WHAT YOU NEED TO DO.
Look below for the line that has "right front paw: (495, 297)". Set down the lines from there through the line that has "root of tail: (303, 244)", exactly as written.
------ SOURCE DATA ------
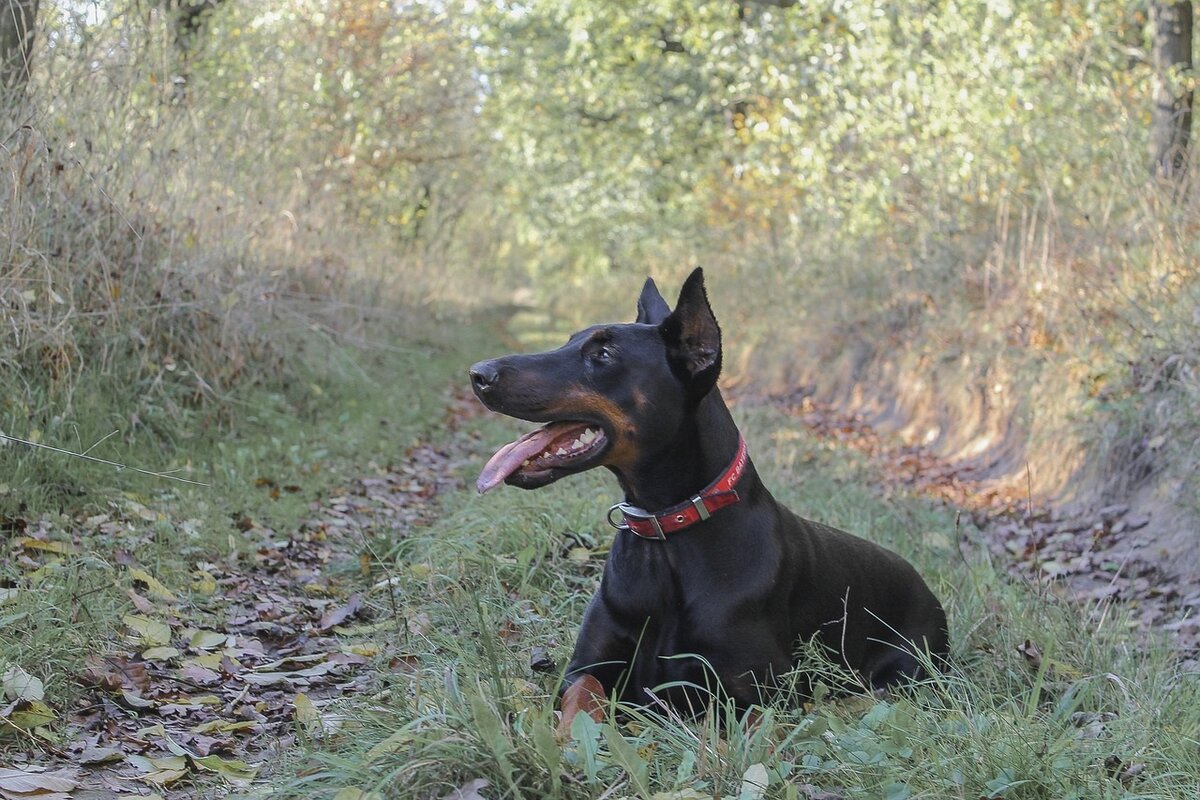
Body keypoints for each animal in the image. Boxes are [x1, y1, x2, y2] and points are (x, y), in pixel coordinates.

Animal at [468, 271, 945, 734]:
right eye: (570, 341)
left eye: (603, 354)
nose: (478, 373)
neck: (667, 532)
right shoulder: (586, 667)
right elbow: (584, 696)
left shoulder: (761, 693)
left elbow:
------
------ SOURCE DATA ------
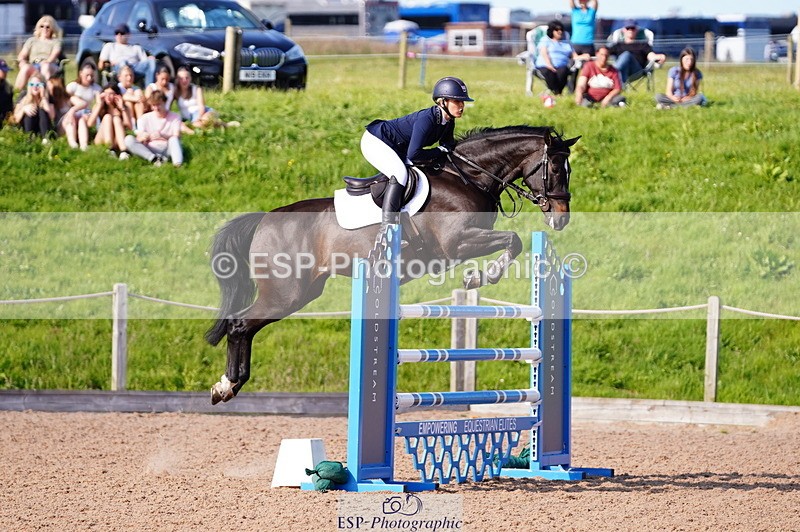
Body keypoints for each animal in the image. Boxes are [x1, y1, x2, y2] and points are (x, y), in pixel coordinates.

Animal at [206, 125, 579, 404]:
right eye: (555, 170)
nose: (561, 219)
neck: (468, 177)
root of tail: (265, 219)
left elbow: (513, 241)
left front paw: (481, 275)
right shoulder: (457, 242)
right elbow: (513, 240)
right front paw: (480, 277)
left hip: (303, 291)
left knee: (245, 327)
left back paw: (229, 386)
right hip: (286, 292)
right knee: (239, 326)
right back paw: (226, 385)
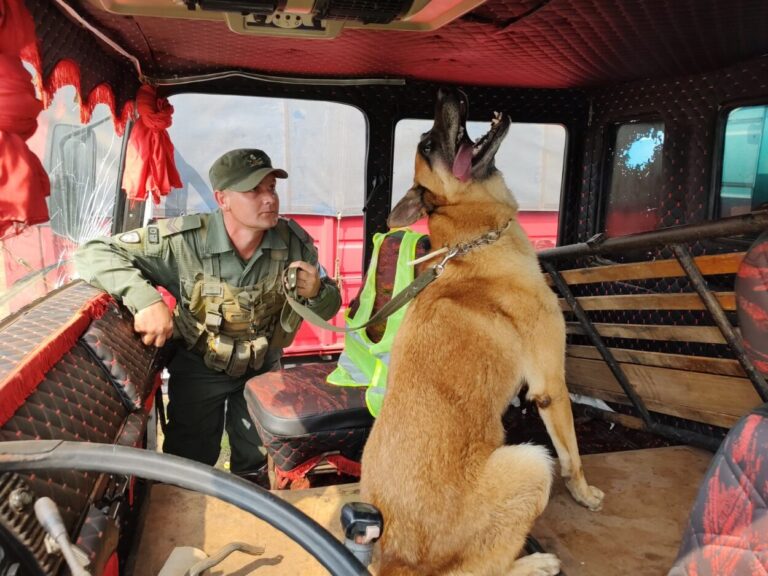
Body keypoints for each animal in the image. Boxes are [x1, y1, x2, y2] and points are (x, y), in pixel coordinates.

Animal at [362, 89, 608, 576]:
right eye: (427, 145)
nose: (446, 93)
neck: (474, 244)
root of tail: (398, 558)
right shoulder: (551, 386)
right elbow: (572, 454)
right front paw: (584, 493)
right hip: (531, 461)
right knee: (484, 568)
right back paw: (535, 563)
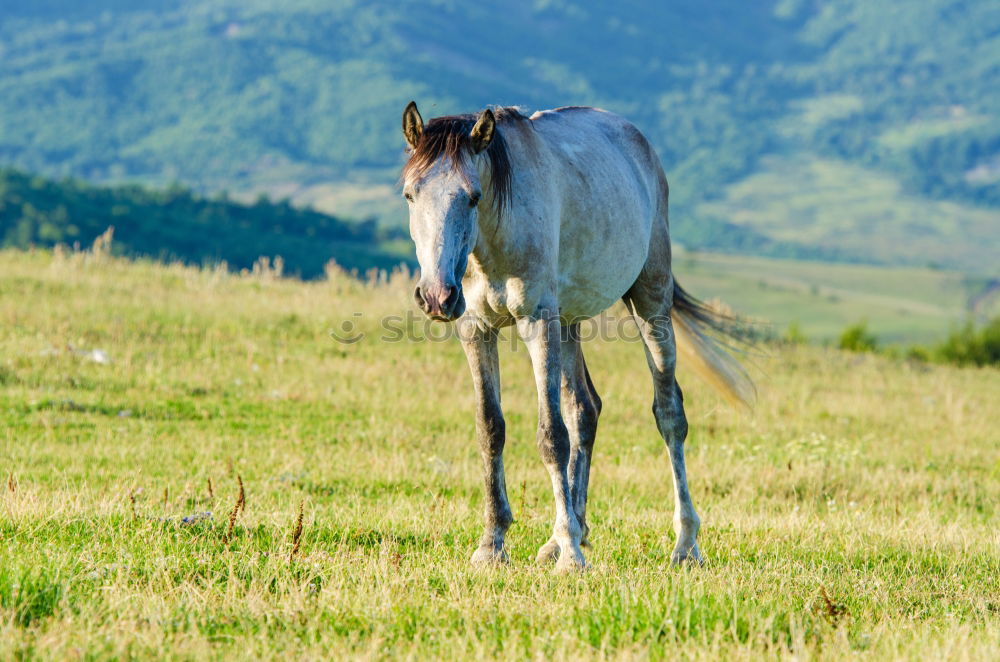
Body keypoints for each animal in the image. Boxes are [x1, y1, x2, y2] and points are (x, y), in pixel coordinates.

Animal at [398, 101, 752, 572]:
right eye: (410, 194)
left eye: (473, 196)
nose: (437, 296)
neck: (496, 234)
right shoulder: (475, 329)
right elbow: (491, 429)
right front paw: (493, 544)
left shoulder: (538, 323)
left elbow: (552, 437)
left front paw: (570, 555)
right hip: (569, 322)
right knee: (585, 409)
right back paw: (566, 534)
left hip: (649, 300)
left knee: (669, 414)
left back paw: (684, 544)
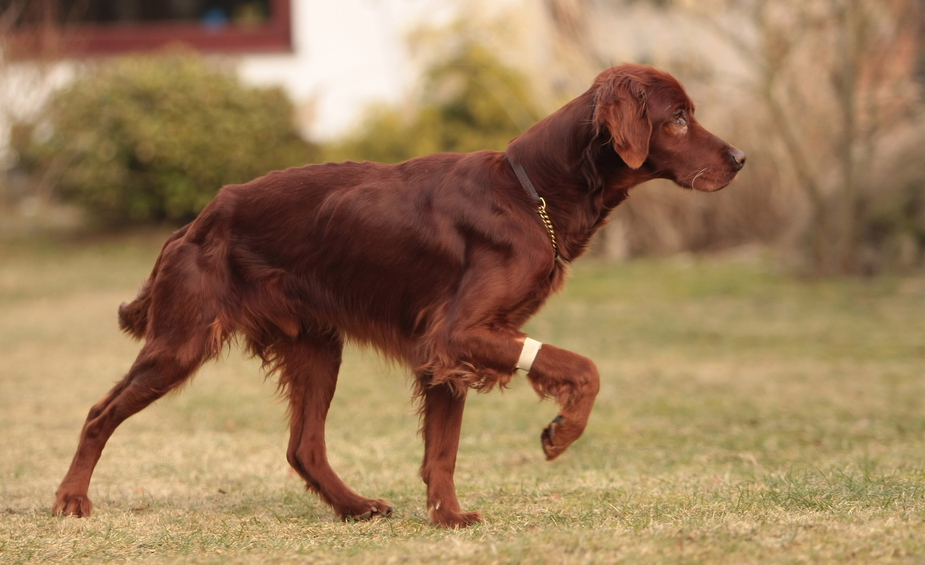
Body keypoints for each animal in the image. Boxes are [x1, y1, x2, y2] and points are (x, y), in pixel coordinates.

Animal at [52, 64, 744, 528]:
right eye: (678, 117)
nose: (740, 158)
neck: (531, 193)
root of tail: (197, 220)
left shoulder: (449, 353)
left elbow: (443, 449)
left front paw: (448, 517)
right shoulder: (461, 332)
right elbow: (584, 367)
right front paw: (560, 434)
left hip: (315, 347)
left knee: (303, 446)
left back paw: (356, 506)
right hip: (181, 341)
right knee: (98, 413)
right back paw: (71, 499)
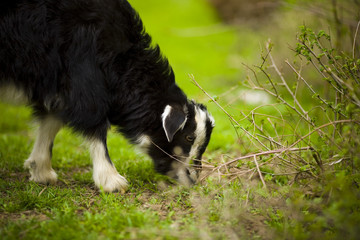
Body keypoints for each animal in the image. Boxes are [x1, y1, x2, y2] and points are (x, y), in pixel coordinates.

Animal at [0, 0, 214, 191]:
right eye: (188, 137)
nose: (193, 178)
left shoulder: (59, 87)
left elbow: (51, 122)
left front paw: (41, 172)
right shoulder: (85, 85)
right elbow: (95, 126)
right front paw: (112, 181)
------
------ SOURCE DATA ------
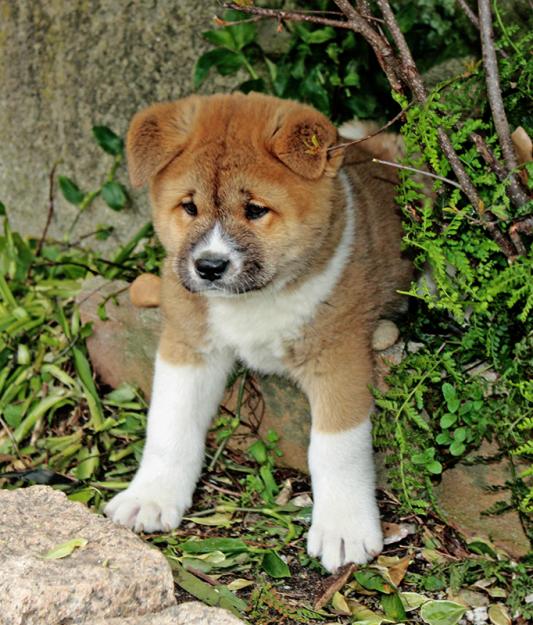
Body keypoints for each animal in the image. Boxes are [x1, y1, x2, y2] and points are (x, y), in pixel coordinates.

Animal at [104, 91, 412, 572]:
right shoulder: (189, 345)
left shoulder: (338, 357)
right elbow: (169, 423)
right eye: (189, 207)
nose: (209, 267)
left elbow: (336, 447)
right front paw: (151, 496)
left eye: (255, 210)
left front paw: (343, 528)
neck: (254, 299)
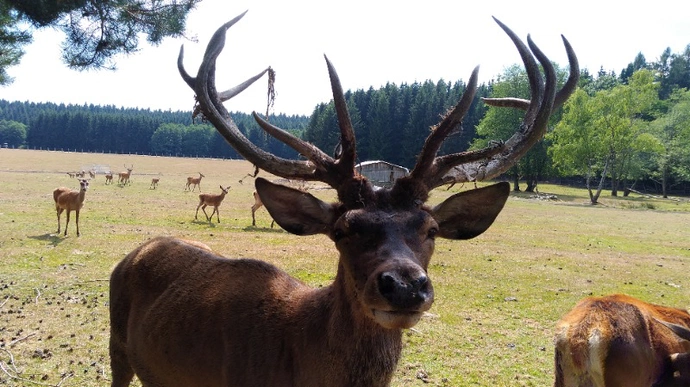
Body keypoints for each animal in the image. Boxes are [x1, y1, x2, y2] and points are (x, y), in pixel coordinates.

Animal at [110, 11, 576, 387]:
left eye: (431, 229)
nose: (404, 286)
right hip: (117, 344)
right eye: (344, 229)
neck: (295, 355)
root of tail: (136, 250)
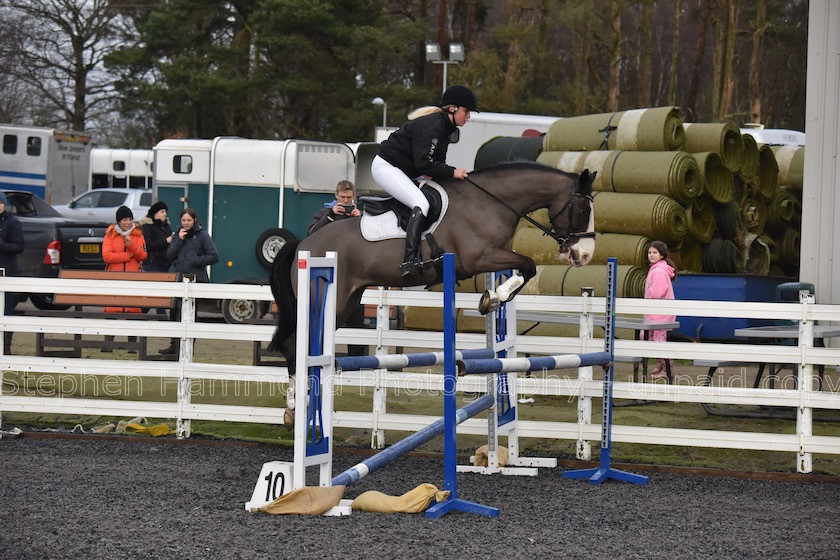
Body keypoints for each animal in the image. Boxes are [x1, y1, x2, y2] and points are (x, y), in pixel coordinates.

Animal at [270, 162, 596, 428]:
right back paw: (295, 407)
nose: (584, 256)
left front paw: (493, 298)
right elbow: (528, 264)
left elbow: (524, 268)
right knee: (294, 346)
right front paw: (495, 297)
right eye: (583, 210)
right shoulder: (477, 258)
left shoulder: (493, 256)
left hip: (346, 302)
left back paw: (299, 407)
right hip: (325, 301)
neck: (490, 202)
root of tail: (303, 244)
------
TASK RESULT.
right front paw: (495, 297)
right eye: (583, 210)
right shoulder: (477, 258)
left shoulder: (493, 256)
left hip: (346, 302)
left back paw: (299, 407)
right hip: (325, 301)
neck: (490, 202)
root of tail: (303, 244)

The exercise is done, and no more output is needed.